- Problem: Whichever lines include the word "weight", copy them as they appear in the data.

- Record extracts:
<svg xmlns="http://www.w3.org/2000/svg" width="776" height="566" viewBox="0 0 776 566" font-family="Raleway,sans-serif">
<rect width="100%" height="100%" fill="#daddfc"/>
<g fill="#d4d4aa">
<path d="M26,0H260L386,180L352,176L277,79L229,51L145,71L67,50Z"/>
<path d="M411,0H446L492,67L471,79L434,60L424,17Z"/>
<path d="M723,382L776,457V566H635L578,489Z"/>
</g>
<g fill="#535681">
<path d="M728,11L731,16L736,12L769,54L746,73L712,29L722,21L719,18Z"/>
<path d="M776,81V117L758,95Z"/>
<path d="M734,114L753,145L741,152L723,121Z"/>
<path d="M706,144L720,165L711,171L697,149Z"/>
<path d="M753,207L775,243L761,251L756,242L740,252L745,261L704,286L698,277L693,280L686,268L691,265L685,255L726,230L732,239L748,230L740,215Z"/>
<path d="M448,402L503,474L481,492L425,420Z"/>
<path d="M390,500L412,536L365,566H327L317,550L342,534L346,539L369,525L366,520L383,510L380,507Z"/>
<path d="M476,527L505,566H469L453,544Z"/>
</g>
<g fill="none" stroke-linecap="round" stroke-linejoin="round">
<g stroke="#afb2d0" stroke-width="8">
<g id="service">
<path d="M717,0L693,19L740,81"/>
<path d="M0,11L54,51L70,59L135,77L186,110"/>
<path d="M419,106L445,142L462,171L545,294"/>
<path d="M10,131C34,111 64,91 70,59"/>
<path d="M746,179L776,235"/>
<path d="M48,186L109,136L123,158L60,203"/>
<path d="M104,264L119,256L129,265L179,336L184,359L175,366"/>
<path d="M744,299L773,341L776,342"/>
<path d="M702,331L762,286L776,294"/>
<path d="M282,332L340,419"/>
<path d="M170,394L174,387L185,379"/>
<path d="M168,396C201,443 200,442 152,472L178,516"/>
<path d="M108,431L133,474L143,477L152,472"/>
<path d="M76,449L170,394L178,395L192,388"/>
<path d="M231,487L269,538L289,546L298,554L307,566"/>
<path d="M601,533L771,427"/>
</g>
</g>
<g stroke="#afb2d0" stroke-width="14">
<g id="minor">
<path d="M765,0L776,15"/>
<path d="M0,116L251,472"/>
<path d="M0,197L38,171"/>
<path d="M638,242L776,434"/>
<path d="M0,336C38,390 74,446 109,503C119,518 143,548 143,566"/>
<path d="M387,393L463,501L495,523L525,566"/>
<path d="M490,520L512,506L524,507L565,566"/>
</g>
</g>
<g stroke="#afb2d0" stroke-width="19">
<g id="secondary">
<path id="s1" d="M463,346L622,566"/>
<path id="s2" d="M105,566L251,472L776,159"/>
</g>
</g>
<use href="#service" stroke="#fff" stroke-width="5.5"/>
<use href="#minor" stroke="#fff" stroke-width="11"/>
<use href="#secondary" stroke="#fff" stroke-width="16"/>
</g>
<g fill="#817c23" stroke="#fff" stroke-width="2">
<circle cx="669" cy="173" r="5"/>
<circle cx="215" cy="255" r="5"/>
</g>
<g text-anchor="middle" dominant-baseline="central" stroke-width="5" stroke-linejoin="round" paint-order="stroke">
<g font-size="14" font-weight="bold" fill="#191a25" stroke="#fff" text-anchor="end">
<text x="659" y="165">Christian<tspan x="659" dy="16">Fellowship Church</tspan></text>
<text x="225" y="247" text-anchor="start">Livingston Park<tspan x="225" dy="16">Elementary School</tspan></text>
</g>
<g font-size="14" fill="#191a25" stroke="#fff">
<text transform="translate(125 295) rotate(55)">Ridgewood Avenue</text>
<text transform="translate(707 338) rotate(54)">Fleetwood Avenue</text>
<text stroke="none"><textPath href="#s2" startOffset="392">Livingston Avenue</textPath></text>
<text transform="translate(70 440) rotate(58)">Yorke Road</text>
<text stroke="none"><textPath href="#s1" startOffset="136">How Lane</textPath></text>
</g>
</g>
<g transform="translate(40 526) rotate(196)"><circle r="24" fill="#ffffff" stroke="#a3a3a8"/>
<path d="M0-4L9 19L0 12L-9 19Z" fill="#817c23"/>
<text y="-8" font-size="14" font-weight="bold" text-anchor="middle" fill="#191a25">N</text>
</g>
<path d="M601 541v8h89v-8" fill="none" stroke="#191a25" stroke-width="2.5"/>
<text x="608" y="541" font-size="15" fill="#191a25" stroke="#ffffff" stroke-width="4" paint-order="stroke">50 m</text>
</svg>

- Problem solution:
<g font-size="14" font-weight="bold" fill="#191a25" stroke="#fff" text-anchor="end">
<text y="-8" font-size="14" font-weight="bold" text-anchor="middle" fill="#191a25">N</text>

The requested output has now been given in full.